If you want to turtle up because I was mean to your ontology, whatever. You were obviously never going to help anyway.
Not sure quite what to say here. I think your post was valuable and that’s why I upvoted it. You were expressing confusion about why anyone would disagree, and I was venturing a guess.
I don’t think gentleness = ego service (it’s an absence of violence, not a positive thing). But also I don’t think you owe people gentleness. However, I do think that when you’re not gentle (especially ontologically gentle) you make it harder for people to hear you. Not because of emotional responses getting in the way (though I’m sure that happens sometimes), but literally because there’s more cognitive work for them to do in translating to their perspective. Sometimes you should bite that bullet! But by the same token that you don’t owe people gentleness, they don’t owe you the work to understand what you’re saying.
I was curious about guesses as to why this happens to me lately (a lot of upfront disagree votes and karma hovering around zero until the views are high enough) but getting that answer is still pretty hard for me to hear without being angry.
I’m curious whether you’re closer to angry that someone might read your opening paragraph as saying “you should discard the concept of warning shots” or angry that they might disagree-vote if they read it that way (or something else).
No I’m angry that people feel affronted by me pointing out that normal warning shot discourse entailed hoping for a disaster without feeling much need make sure that would be helpful. They should be glad that they have a chance to catch themselves, but instead they silently downvote.
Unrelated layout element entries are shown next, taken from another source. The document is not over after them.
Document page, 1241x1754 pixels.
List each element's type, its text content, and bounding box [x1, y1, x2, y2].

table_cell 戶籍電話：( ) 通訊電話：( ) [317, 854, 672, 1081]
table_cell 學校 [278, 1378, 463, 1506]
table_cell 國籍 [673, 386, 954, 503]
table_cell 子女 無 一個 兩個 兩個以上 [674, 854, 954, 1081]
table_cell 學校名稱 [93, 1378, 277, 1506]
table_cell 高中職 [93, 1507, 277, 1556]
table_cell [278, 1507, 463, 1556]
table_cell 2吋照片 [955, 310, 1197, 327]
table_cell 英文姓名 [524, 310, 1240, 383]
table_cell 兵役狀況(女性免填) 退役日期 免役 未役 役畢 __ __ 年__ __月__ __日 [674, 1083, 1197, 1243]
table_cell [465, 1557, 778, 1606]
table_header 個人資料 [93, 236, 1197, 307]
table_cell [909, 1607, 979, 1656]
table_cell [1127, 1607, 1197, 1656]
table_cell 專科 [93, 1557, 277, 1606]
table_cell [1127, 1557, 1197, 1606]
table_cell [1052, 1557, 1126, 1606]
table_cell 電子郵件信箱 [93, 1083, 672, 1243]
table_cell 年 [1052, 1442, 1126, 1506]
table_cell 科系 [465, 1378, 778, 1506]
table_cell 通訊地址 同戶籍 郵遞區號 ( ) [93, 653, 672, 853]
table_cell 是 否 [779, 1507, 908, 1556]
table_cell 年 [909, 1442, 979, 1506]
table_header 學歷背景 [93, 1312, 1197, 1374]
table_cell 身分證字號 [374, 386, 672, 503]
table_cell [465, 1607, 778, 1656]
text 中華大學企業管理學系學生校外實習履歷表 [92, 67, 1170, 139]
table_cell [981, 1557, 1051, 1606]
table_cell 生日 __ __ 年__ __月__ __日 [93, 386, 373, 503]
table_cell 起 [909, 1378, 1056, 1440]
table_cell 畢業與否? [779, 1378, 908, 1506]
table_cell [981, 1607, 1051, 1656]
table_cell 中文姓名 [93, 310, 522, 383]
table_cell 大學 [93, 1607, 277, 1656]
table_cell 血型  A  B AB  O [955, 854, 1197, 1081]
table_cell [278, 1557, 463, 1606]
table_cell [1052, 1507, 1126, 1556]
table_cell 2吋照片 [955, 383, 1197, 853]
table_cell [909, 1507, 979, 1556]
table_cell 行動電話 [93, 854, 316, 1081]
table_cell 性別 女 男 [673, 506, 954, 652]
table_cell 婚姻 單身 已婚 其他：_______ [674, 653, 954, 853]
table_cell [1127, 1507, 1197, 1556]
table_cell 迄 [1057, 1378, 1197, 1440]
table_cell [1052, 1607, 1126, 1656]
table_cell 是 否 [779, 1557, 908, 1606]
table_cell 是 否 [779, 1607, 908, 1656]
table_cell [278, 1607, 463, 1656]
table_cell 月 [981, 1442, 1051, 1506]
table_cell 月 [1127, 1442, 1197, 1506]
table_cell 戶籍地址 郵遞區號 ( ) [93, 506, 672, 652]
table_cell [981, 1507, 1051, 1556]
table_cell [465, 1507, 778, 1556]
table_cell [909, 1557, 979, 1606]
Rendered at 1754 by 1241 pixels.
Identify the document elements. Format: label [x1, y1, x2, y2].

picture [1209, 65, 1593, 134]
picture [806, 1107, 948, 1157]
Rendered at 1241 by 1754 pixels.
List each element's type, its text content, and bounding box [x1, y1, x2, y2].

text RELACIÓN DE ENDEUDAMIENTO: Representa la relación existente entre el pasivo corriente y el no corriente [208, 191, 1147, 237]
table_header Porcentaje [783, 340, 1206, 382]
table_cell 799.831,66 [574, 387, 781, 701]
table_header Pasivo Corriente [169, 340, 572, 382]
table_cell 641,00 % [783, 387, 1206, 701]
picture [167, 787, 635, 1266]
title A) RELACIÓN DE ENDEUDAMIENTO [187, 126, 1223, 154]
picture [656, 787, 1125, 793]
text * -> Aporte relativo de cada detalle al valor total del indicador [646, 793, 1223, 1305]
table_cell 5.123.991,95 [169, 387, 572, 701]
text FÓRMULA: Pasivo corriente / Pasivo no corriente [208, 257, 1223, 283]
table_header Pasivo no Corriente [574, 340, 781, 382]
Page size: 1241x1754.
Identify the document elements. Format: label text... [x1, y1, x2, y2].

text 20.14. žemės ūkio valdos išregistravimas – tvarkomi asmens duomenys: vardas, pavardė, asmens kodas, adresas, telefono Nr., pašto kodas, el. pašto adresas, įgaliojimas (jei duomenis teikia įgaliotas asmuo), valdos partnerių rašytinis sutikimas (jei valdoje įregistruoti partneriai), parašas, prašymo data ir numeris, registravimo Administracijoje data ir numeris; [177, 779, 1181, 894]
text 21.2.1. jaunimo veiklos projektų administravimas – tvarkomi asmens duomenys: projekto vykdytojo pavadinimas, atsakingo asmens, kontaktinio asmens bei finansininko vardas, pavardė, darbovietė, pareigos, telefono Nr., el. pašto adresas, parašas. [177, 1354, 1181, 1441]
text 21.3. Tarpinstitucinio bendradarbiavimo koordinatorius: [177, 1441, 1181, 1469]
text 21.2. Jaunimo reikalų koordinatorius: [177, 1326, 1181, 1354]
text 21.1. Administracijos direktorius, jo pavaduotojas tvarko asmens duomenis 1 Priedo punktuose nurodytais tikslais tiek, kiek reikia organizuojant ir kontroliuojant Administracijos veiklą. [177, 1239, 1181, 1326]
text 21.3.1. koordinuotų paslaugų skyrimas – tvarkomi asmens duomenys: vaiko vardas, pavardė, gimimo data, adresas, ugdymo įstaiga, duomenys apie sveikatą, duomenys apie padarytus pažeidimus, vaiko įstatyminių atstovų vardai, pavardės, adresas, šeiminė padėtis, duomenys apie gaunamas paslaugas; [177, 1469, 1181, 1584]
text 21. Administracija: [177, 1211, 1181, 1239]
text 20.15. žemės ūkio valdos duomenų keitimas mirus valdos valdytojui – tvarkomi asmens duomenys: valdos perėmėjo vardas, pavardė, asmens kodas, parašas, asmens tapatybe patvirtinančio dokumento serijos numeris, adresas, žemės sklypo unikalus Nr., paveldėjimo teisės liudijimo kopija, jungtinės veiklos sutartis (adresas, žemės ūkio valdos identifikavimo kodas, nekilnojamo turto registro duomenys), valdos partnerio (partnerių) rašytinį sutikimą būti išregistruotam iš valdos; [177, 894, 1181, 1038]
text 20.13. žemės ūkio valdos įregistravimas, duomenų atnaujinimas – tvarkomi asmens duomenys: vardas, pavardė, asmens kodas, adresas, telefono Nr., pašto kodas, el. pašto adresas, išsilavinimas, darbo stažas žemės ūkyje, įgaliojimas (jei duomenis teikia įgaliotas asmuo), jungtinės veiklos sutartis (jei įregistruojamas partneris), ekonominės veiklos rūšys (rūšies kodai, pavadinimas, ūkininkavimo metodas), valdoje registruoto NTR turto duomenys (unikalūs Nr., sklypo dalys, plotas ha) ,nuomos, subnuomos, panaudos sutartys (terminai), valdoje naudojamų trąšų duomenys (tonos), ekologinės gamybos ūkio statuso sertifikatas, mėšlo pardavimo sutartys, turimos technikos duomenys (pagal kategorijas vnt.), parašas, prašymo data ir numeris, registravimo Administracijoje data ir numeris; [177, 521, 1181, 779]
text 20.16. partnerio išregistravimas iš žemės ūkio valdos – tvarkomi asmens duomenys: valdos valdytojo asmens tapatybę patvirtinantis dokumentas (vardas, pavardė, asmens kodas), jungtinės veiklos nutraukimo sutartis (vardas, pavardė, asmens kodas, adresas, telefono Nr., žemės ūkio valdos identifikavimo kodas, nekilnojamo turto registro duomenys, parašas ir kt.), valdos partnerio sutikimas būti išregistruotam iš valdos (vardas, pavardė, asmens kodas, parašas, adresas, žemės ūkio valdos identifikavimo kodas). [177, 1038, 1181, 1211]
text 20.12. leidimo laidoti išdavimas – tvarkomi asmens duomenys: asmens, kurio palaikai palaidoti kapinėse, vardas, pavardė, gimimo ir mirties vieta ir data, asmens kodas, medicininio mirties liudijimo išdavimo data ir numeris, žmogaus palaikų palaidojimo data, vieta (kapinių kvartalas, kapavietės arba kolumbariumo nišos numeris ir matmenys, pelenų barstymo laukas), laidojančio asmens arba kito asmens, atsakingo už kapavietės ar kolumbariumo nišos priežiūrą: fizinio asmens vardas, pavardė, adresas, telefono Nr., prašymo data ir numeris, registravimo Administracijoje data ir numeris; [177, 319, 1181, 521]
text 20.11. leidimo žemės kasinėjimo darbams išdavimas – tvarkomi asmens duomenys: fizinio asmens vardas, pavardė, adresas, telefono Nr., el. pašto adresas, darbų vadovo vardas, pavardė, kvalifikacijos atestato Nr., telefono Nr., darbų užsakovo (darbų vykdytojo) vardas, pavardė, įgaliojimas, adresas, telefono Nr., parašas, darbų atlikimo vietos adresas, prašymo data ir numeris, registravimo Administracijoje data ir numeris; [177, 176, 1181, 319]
Just feels like so much of the vibe of this forum is people expecting to be catered to, like their support is some prize, rather than people wanting to find out for themselves how to help the world. A lot of EAs have felt comfortable dismissing PauseAI bc it’s not their vibe or they didn’t feel like the case was made in the right way or they think their friends won’t support it, and it drives me crazy bc aren’t they curious??? Don’t they want to think about how to address AI danger from every angle?
Ok but jtbc that characterization of “affronted” is not the hypothesis I was offering (I don’t want to say it wasn’t a part of the downvoting, but I’d guess a minority).
I would personally kind of like it if people actively explored angles on things more. But man, there are so many things to read on AI these days that I do kind of understand when people haven’t spent time considering things I regard as critical path (maybe I should complain more!), and I honestly find it’s hard to too much fault people for using “did it seem wrong near the start in a way that makes it harder to think” as a heuristic for how deeply to engage with material.